И Розетта снова перешла к работе:
– Одно меня смущает: почему он оставил одну девчонку в живых?
– Может, он сделал это не специально?
– Может, вы и правы. Но он мог добить ее посильней, он на это способен.
Рози всегда спрашивали, почему она пошла на эту работу. На работу, где ее с очень малой вероятностью воспримут всерьез, где требуется разум, работающий как атомные часы, где на тебя возлагается огромнейшая ответственность. Она отвечала, что из любопытства.
–3–
ПРИЗРАКИ
Все стабилизировалось. Лили все еще лежала в коме, но по прогнозам врачей должна была вот-вот проснуться. И Грейс, и Майкл уже смирились с тем, что первое время она будет беспомощна, как маленький щенок. Элис уже начала было пить, но спустя несколько дней перестала. Грейс вернулась на работу. Питер вернулся. А Кельвин оттуда и не уходил.
Кельвин работал в продуктовом магазине и жил в маленьком домике со своей матерью Эми на самом юге Гленни, около улесья. Эми была психологиней “в отставке”, так как более не принимала клиентов. Профессия была весьма прибыльной, но ей было тягостно каждый день выслушивать проблемы других. Она всегда говорила, что от такой работы нетрудно устать. И все же, иногда профдеформация давала о себе знать.
– Элис, скажи мне, какие у вас с Питером сейчас отношения? – Они сидели на кухне, дома у Эми и Кельвина. Женщина часто приглашала в гости Элис, по просьбе Питера, дабы подействовать на нее, чтобы та не слишком сильно увлекалась выпивкой. Но Элис ей нравилась. Она напоминала ей саму себя в молодости.
– Да нормальные, все как обычно, – говорила Элис.
– Просто мне кажется, – аккуратно начала женщина, – что что-то нагнетает.
Эми была белокурой, седеющей, чуть полноватой, разговаривала с английским акцентом, хотя последние пару десятков лет прожила в Америке.

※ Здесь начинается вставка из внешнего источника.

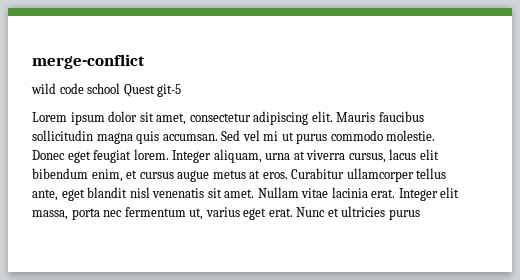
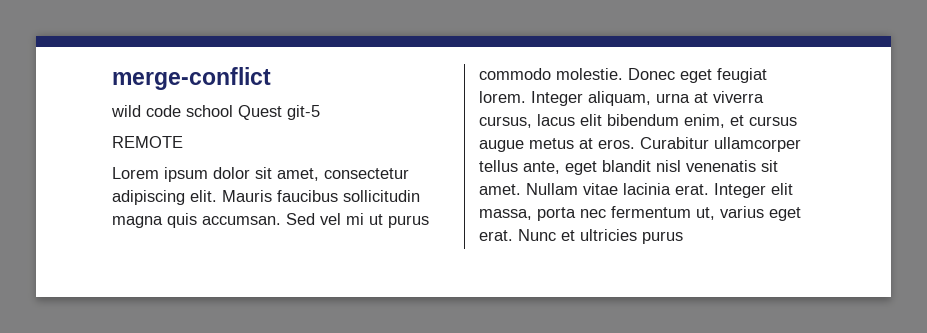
(182, 90) none -> [112,136,183,148] // REMOTE

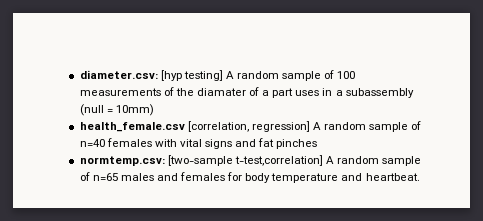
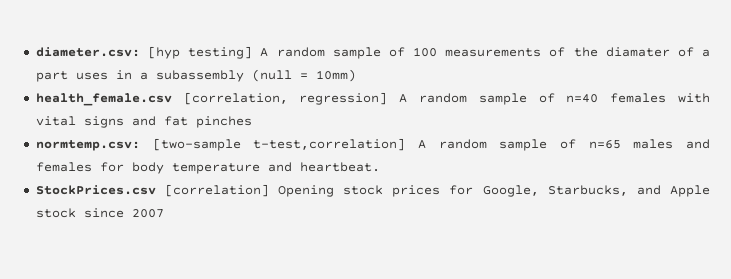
(420, 177) none -> [35,184,710,197] [35,208,164,218] // StockPrices.csv [correlation] Opening stock prices for Google, Starbucks, and Apple stock since 2007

Говор не терялся из-за того, что она жить не могла без британских телешоу. Она любила цветочные узоры на одежде и всегда носила крупные золотые серьги-кольца на ушах.
– Честно, миссис Мейсон, все в порядке. Вот только…

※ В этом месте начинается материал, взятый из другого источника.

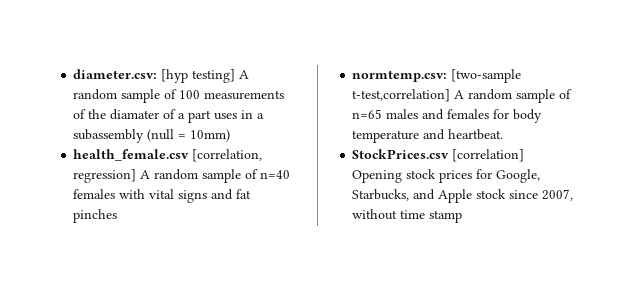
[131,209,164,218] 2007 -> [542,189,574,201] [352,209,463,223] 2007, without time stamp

Женщина с неподдельным интересом взглянула на нее:
– Что?
– Питер стал часто хандрить. Приходит домой вечером и запирается в комнате, не выходит из нее до утра. Я будто в десятый класс вернулась. – Она вдруг схватилась за голову.
– Все в порядке?
– Последние два дня хватает, – прошипела она, потея. – Ничего, это пройдет. Просто нужно подождать.
– Как давно ты пила алкоголь?
– Вас что, Питер подослал? – усмехнулась Элис, глядя на нее исподлобья, и снова простонала от боли, а затем серьезно произнесла: – Дня три назад.
Эми холодно проследила за трясущейся рукой собеседницы, которая тянулась к графину с водой, и предложила ей помочь. Она не хотела, чтобы та разбила графин. Налив воду в стакан, миссис Мейсон пододвинула его к девушке, и та присосалась губами к краю трясущегося у нее в руках стакана.
– Ты сказала, что Питер начал хандрить, а о себе – ни слова. Сама-то в порядке?
– В порядке, – ответила Элис, допив воду. Усилием воли она уняла тремор, но через несколько секунд он вновь появился. – Почему вы меня спрашиваете?
Эми начала теребить краешек скатерти, медленно проговаривая:
– Дело в том, что алкоголики подвержены хандре куда больше, чем обычные люди. Я лишь беспокоюсь за тебя.